Born Oct. 26, 1811, in Bourg-la-Reine, near Paris; died May 30, 1832, in Paris. French mathematician whose research had an exceptionally strong influence on the development of algebra.

Galois studied in the Lycée Louis le Grand, and by the time he graduated he was already doing original work in mathematics. In 1830 he entered the Ecole Normale and was expelled from it in 1831 for political reasons. The beginning of Galois’s political activities dates to this period: he belonged to the secret republican society Friends of the People. He was imprisoned twice for public action against the royal regime. Almost immediately after his release, at the age of 20, he was killed in a duel, which from all appearances was provoked by his political enemies.

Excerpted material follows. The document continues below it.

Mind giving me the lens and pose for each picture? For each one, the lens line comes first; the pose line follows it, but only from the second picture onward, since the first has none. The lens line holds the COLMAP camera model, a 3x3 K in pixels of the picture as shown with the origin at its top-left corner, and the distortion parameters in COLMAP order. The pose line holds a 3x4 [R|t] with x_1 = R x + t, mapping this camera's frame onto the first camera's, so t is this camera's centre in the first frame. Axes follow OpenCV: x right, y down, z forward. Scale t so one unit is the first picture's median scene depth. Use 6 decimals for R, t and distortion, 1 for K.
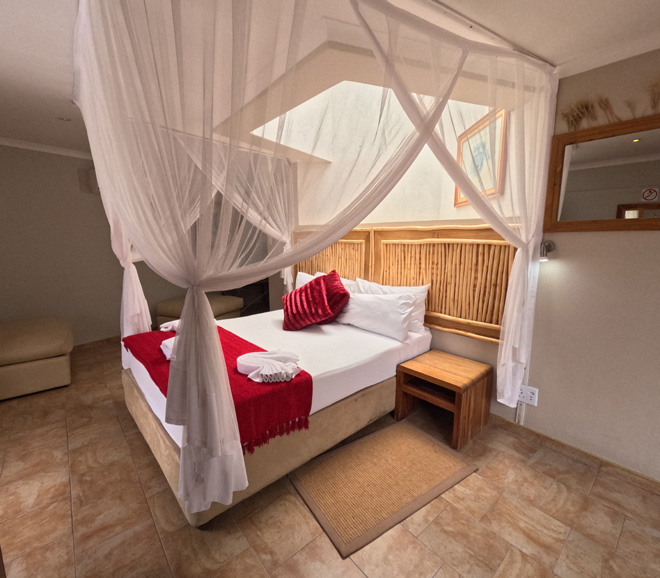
lens RADIAL K [[317.5, 0, 329.7], [0, 317.5, 287.3], [0, 0, 1]] dist [-0.001875, 0.001415]
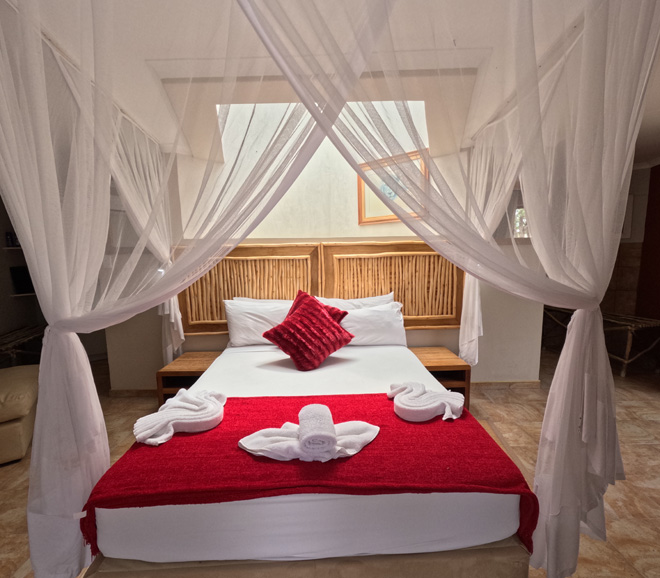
lens RADIAL K [[317.5, 0, 329.2], [0, 317.5, 289.0], [0, 0, 1]] dist [-0.001875, 0.001415]
pose [[0.645843, -0.109165, 0.755626, -0.768013], [0.140141, 0.989859, 0.023225, -0.086952], [-0.750498, 0.090895, 0.654592, 0.469681]]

Galois’s mathematical legacy comprises a small number of very concisely written works that were not understood by his contemporaries. Galois, in effect, constructed the entire theory of finite fields (today called Galois fields). In a letter to a friend, written on the eve of the duel, Galois formulated the basic theorems on integrals of algebraic functions, which were rediscovered much later in the works of B. Riemann. Galois’s principal contribution was the formulation of a complex of ideas, which he arrived at as a result of continuing the research on the solvability of algebraic equations by radicals begun by J. Lagrange, N. Abel, and other mathematicians. The Galois theory constructed as a result of this, by establishing the description of extensions of fields in terms of groups resembling a description of the symmetries of a polyhedron, reduces questions concerning fields to questions of the theory of groups (which originated with this development).

WORKS

Sochineniia. Moscow-Leningrad, 1936. (Translated from French.)

REFERENCES

Infeld, L. Evarist Galua: Izbrannik bogov. [Moscow] 1958. (Translated from English.)
Dalmas, A. Evarist Galua, revoliutsioner i matematik. Moscow, 1960. (Translated from French.)